|Activity||Glasgow was the first burgh in Scotland to obtain a local act of parliament to establish a police force in 1800. Local police commissioners were to be elected, with powers to provide a police force, and also with responsibility for the cleansing, paving and lighting of the city. This became the model for such bodies elsewhere under various local acts. Once the Burgh Police (Scotland) Act 1833 (3 & 4 Will. IV c.46) was on the statute book, any existing royal burgh or burgh of barony could establish a police system with similar powers without the need for a local act. |
From 1850, ‘populous places’ with a population over 1200 (in 1862 reduced to 700) could apply to become burghs of this type, or ‘police burghs’ as they came to be known [General Police (Scotland) Act 1850, 13 & 14 Vict., c.33; General Police and Improvement (Scotland) Act 1862, 25 & 26 Vict., c.101]. Despite the name, the smaller burghs adopting the 1862 Act were not allowed to establish police forces.
The Burgh Police (Scotland) Act 1892 (55 & 56 Vict., c.55) ended the overlap and sometimes friction which had existed between burgh councils and police commissioners by restricting powers to either one or the other. Increased public health powers were provided and only burghs with 7000 or more inhabitants were allowed to retain their police forces. New forces could only be created in burghs with a population of over 20,000. Elsewhere the police authority was to be the county council. Police commissioners were abolished by the Town Councils (Scotland) Act 1900 (63 & 64 Vict., c.49), in favour of the older term of ‘provost, bailies and councillors’.

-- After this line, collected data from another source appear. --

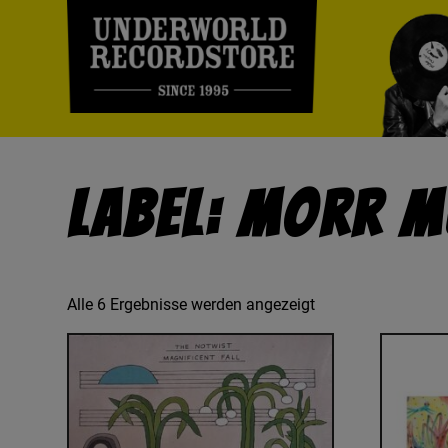
Label: Morr M
Alle 6 Ergebnisse werden angezeigt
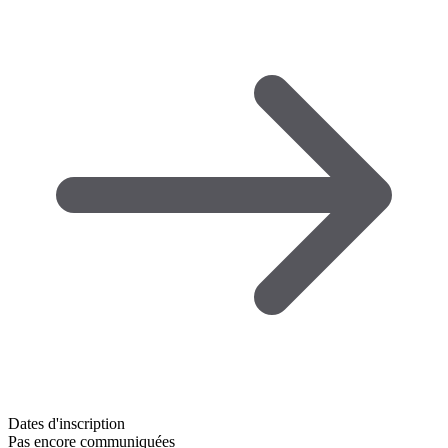
Dates d'inscription
Pas encore communiquées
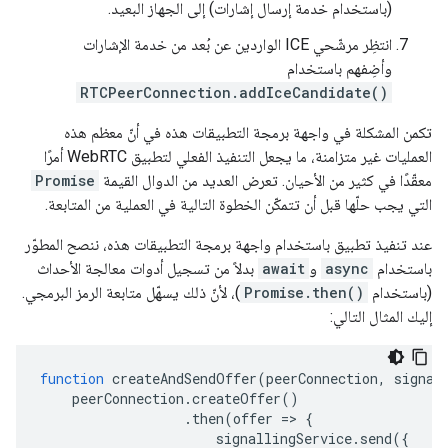
(باستخدام خدمة إرسال إشارات) إلى الجهاز البعيد.
انتظِر مرشّحي ICE الواردين عن بُعد من خدمة الإشارات
وأضِفهم باستخدام
RTCPeerConnection.addIceCandidate()
تكمن المشكلة في واجهة برمجة التطبيقات هذه في أنّ معظم هذه
العمليات غير متزامنة، ما يجعل التنفيذ الفعلي لتطبيق WebRTC أمرًا
معقّدًا في كثير من الأحيان. تعرض العديد من الدوال القيمة
Promise
التي يجب حلّها قبل أن تتمكّن الخطوة التالية في العملية من المتابعة.
عند تنفيذ تطبيق باستخدام واجهة برمجة التطبيقات هذه، ننصح المطوّر
باستخدام
async
و
await
بدلاً من تسجيل أدوات معالجة الأحداث
(باستخدام
Promise.then()
)، لأنّ ذلك يسهّل متابعة الرمز البرمجي.
إليك المثال التالي:
function
createAndSendOffer
(
peerConnection
,
signal
peerConnection
.
createOffer
()
.
then
(
offer
=
>
{
signallingService
.
send
({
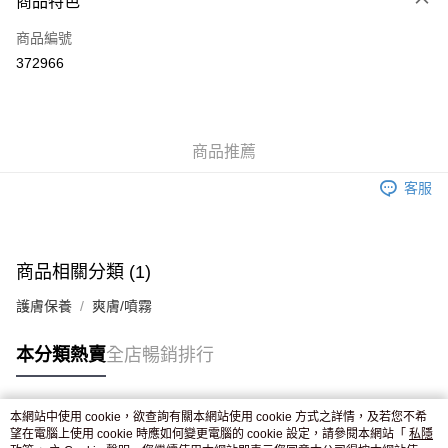
商品特色
信用卡
商品編號
Apple Pay
372966
AlipayHK
WeChat Pay
商品推薦
送貨方式
客服
JD京東物流，訂單確認發貨後2-4個工作天送達
運費表
滿 HK$250.00 或以上免運費
付款後門市自取，訂單確認後2-4個工作天到店，7天內取。逾期後
商品相關分類 (1)
訂單作廢，並不會安排重寄
護膚保養
爽膚/噴霧
免運費
本分類熱賣
全店暢銷排行
本網站中使用 cookie，欲查詢有關本網站使用 cookie 方式之詳情，及若您不希
熱門標籤
望在電腦上使用 cookie 時應如何變更電腦的 cookie 設定，請參閱本網站「
私隱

Hawick's police force dates from the burgh's adoption in 1845 of much of the act of 1833, including the provision for the appointment of watchmen and other officers of police. However, the surviving records are all of later date than the Hawick Municipal Police and Improvement Act 1861 (24 & 25 Vict. ch. clxxvi), which effectively brought about the burgh's adoption of the Police of Towns (Scotland) Act 1850 (13 & 14 Vict., c.33, and lay behind the creation of something recognizably akin to a modern police force. The burgh police force was taken over by the Roxburghshire constabulary on 16 May 1930. This in turn merged with other forces in south-eastern Scotland in 1975 to form Lothian and Borders Police.